Sunday, August 02, 2015

The Most Magnificent Maps of the Week


The disorientating effect of the Elastic Terrain Map could mean that it won't be adopted too widely. However it is a very interesting way of visualizing elevation data to give a 3d effect for terrain layers.

The map is billed as a new way to visualize terrain data - and it is certainly that. The magic of the Elastic Terrain Map happens when you pan the map. Wiggle the map and watch it wobble. As you pan and move around the different parts of the map move at different speeds based on the elevation data. The result is that valleys and peaks on the map become much more apparent.


I do love a good collection of vintage maps and the Harvard Map Collection's Sea Atlases is a truly great one. Sea Atlases is a new interactive map showcasing some of the fabulous historical sea charts in the Harvard Map Collection.

Ten atlas volumes were digitized by the Harvard Map Collection, and then georeferenced in order to be able to place them on top of a modern day interactive map. Being able to explore these fantastic vintage sea charts is of course the main attraction of Sea Atlases, but this is only made possible by the beautifully intuitive and well designed interface that allows you to explore the collection by date and by location.


This week I was also really impressed with How to Find Lenin Square, an investigation into the legacy of Soviet rule on the etymology of Ukrainian street names. Twenty Four years after gaining independence from Russia the cities of Ukraine still bear the scars of Soviet rule. The cultural hegemony of Russia over Ukraine can be seen in the country's maps, particularly in the preponderance of Soviet street names.

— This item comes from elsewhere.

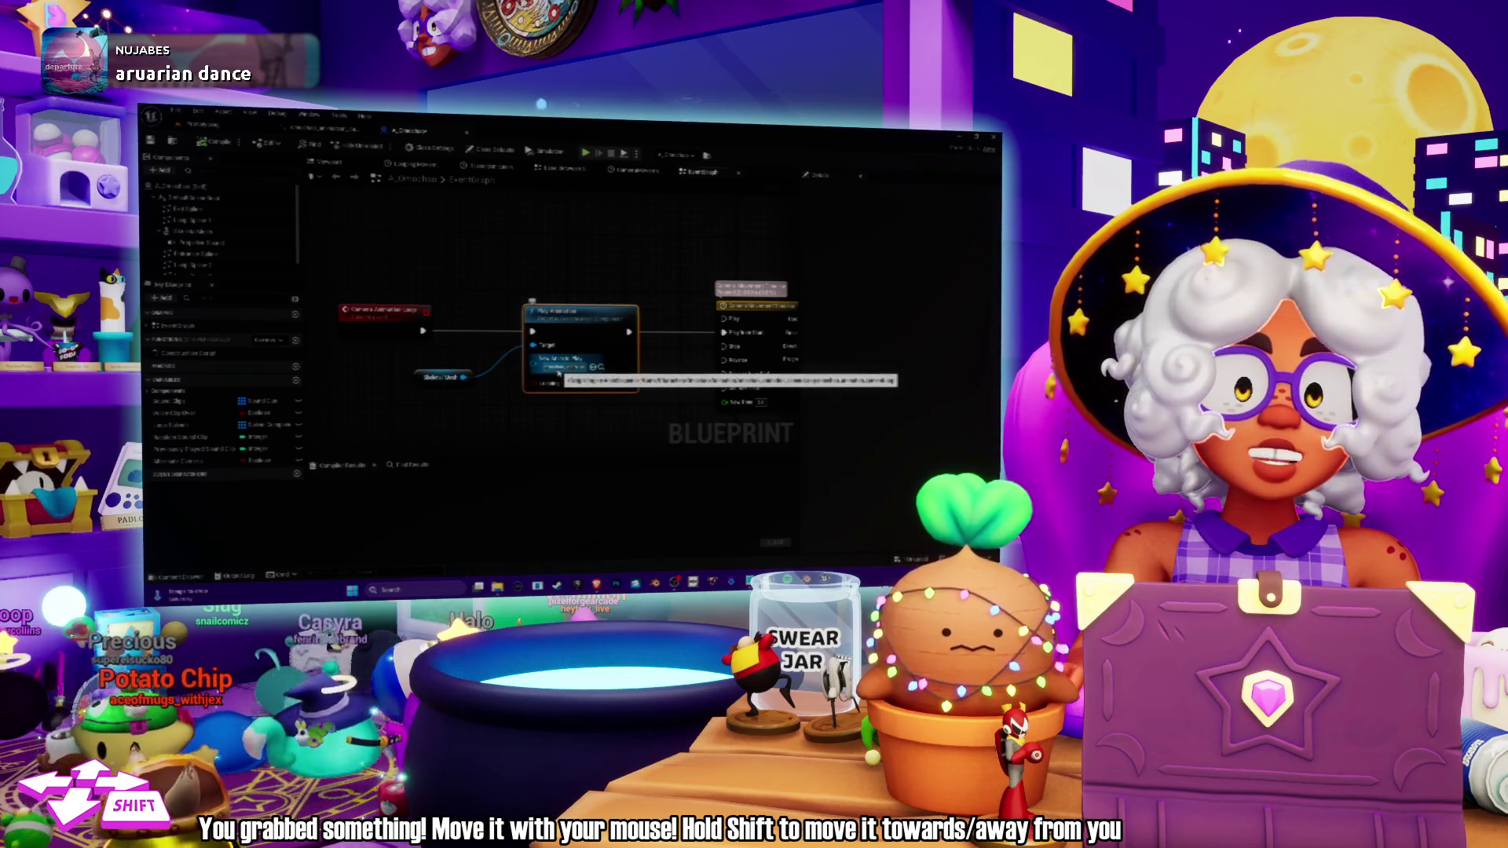
drag(558, 373, 611, 332)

How to Find Lenin Square is a detailed analysis of the frequency and preponderance of Soviet street names in Ukraine. The article includes a number of maps of Ukrainian cities, in which the streets with Soviet era names are colored red. Some of the most popular Russian street names include 'Lenin', 'Felix Dzerzhinsky' (founder of the Russian secret police) and references to the Soviet space program.